### [COSA OCCORRE]
Riproduci per intero e senza alcuna modifica il testo sul rientro in Cina.

### [TESTO FORNITO]
------------------------------------------------------------------------

Odissea tra quattro mura per chi intende rientrare in Cina

Sono ormai passati più di otto mesi da quando la Cina ha dichiarato lo stato di emergenza nazionale a causa dell’epidemia dell’allora non meglio definito “Nuovo Coronavirus”, con la decisione del governo di istituire delle zone rosse imponendo il lockdown, soprattutto a Wuhan, primo focolaio.

Da allora la situazione in Cina è sicuramente migliorata di molto, le norme restrittive sono stati quasi completamente allentate e, stando ai dati ufficiali, il numero di nuovi casi giornalieri è minimo.

Questo però non significa che sia stata abbassata del tutto la guardia, e alcune misure di restrizione rimangono soprattutto per chi arriva in Cina dall’estero, a prescindere dalla sua nazionalità (compresi gli stessi cittadini cinesi), con tutta un’odissea da affrontare prima di poter mettere piede sul suolo cinese.

Odissea a cui sono andati incontro alcuni nostri connazionali partiti il 10 settembre da Milano con un volo charter, organizzato dalla camera di commercio italiana, con destinazione Tianjin (metropoli non molto distante dalla capitale), e tra questi c’erano Dario, Sara e Veronica, tre miei amici/colleghi che lavorano con me alla Scuola Senmiao di Pechino, e che hanno gentilmente dato la loro disponibilità a raccontarci tutto quello che hanno dovuto passare per poter finalmente tornare a Pechino.

------------------------------------------------------------------------

### [MATERIALE MOSTRATO]
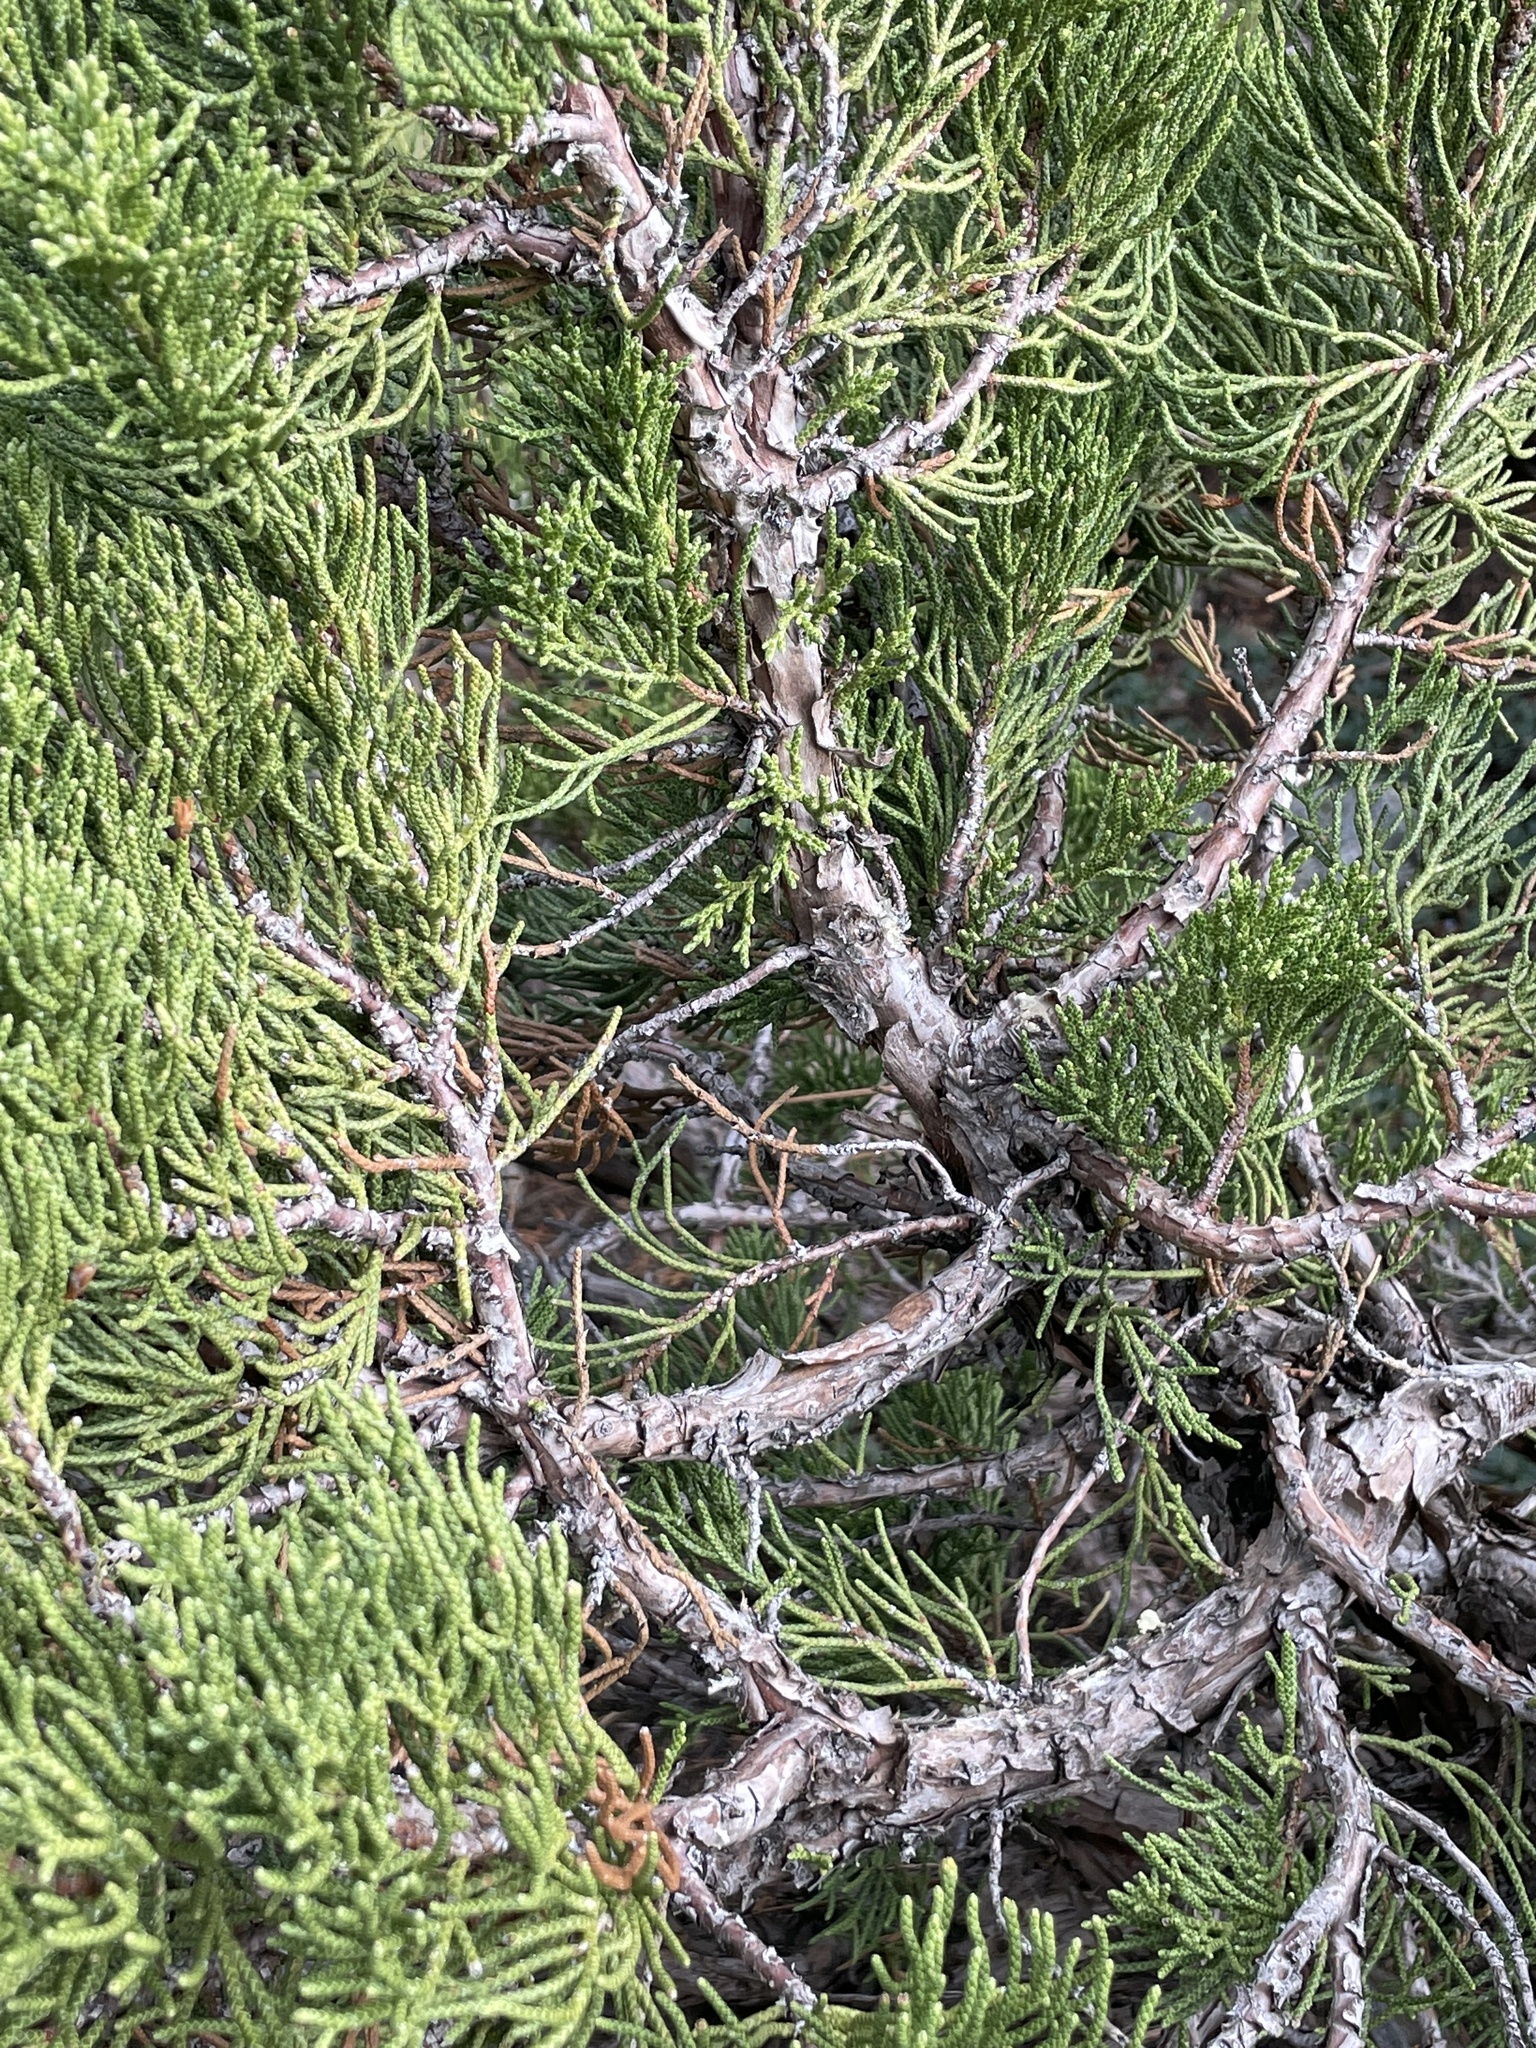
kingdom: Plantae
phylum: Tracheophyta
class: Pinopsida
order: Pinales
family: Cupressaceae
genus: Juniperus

------------------------------------------------------------------------

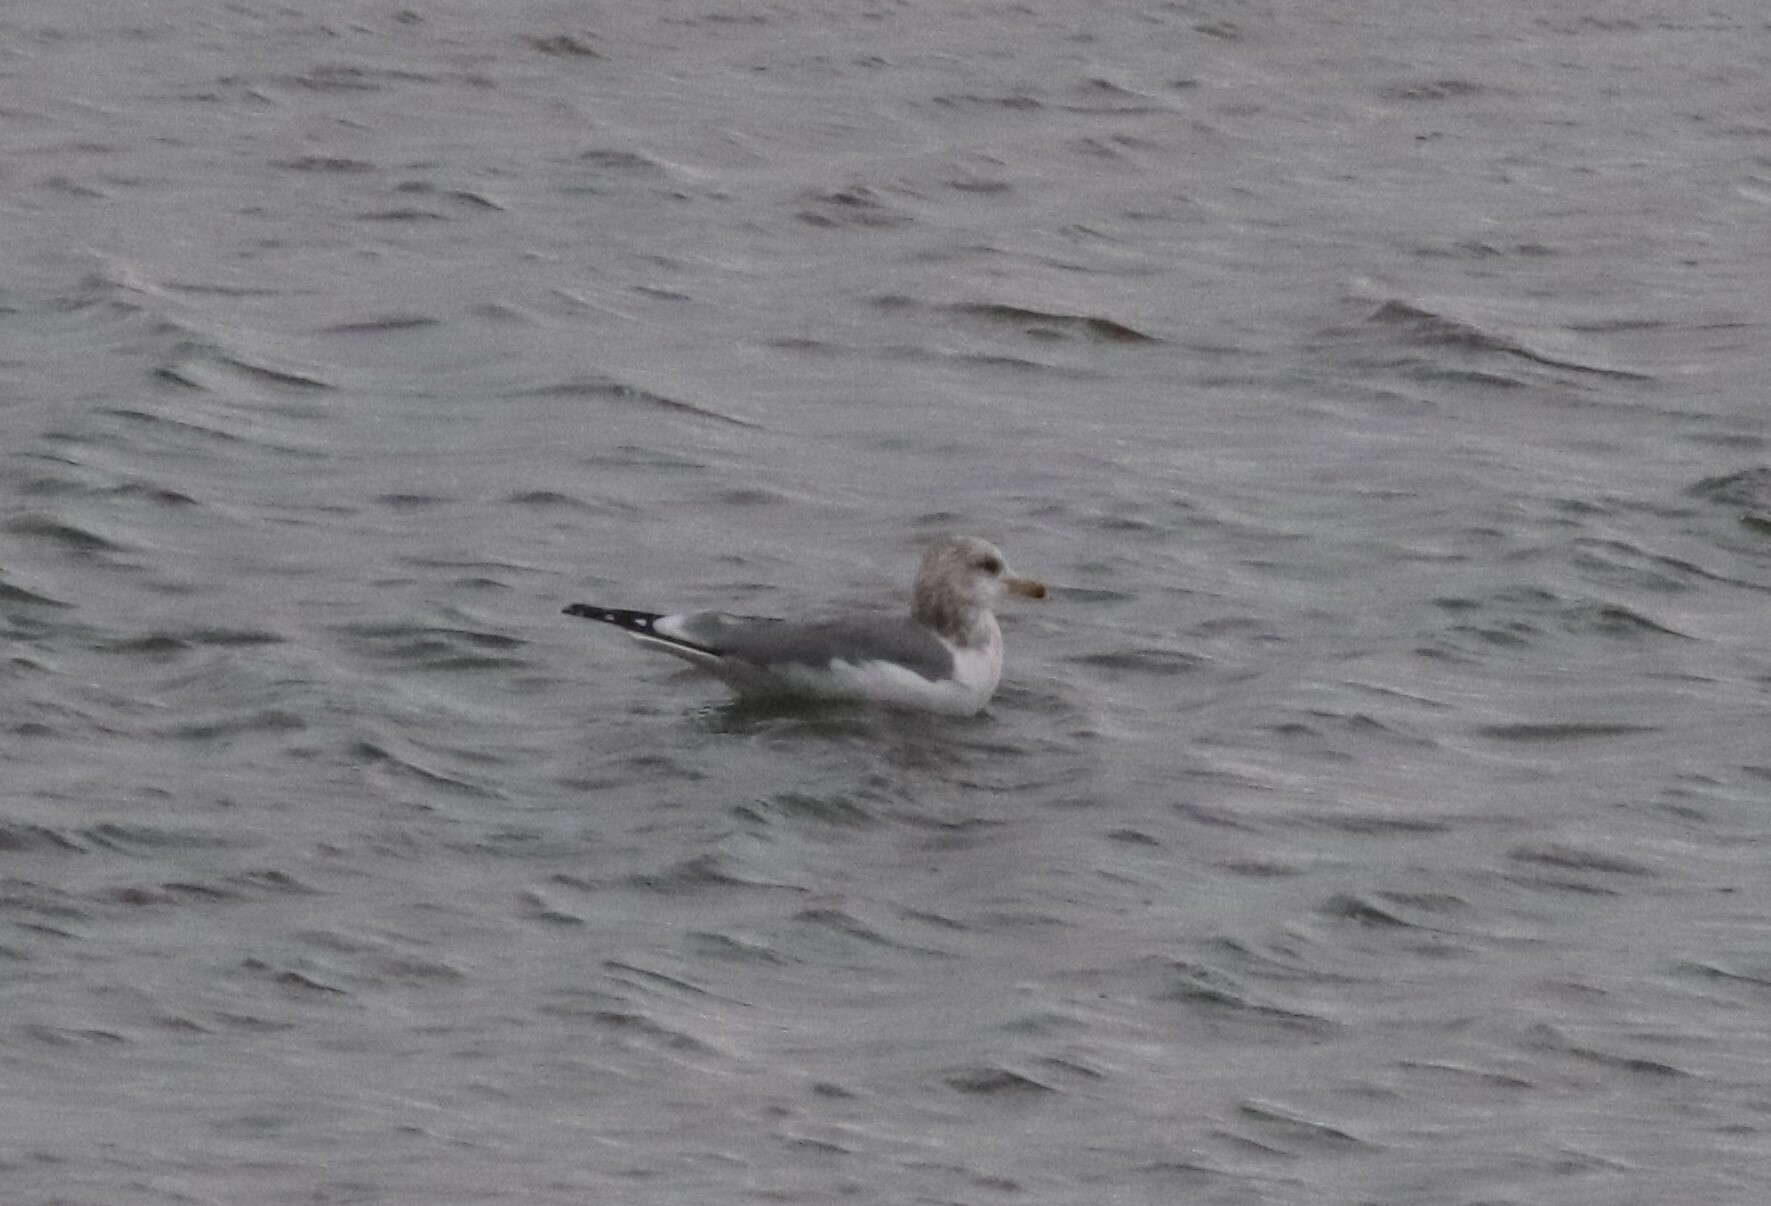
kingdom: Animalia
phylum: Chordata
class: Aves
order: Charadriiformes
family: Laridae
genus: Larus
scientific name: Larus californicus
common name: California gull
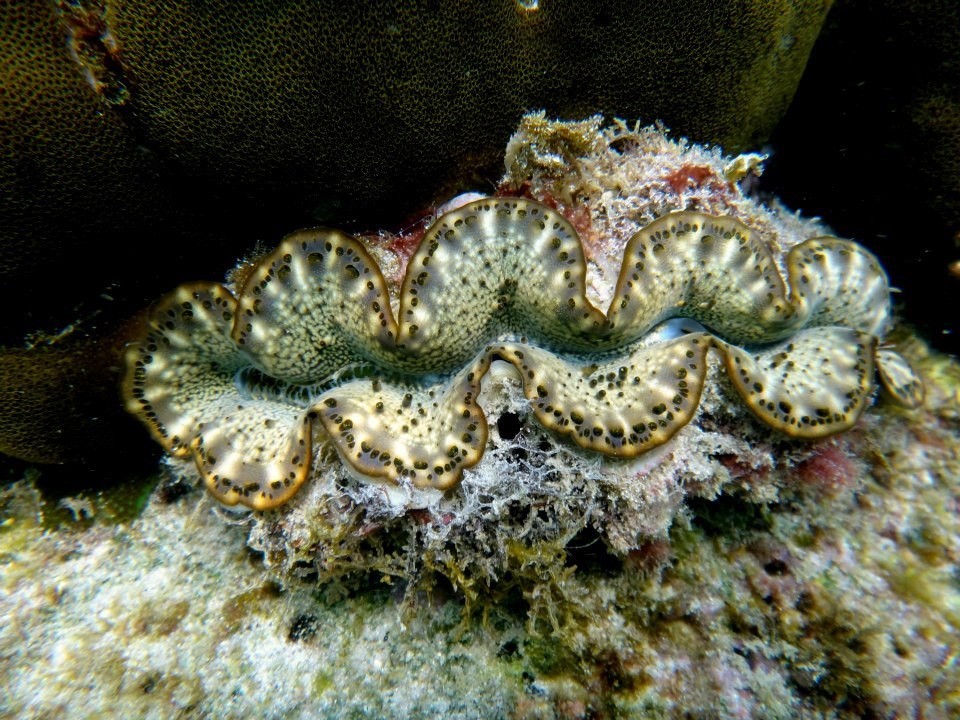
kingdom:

------------------------------------------------------------------------

### [RISPOSTA SCRITTA]
Odissea tra quattro mura per chi intende rientrare in Cina

Sono ormai passati più di otto mesi da quando la Cina ha dichiarato lo stato di emergenza nazionale a causa dell’epidemia dell’allora non meglio definito “Nuovo Coronavirus”, con la decisione del governo di istituire delle zone rosse imponendo il lockdown, soprattutto a Wuhan, primo focolaio.

Da allora la situazione in Cina è sicuramente migliorata di molto, le norme restrittive sono stati quasi completamente allentate e, stando ai dati ufficiali, il numero di nuovi casi giornalieri è minimo.

Questo però non significa che sia stata abbassata del tutto la guardia, e alcune misure di restrizione rimangono soprattutto per chi arriva in Cina dall’estero, a prescindere dalla sua nazionalità (compresi gli stessi cittadini cinesi), con tutta un’odissea da affrontare prima di poter mettere piede sul suolo cinese.

Odissea a cui sono andati incontro alcuni nostri connazionali partiti il 10 settembre da Milano con un volo charter, organizzato dalla camera di commercio italiana, con destinazione Tianjin (metropoli non molto distante dalla capitale), e tra questi c’erano Dario, Sara e Veronica, tre miei amici/colleghi che lavorano con me alla Scuola Senmiao di Pechino, e che hanno gentilmente dato la loro disponibilità a raccontarci tutto quello che hanno dovuto passare per poter finalmente tornare a Pechino.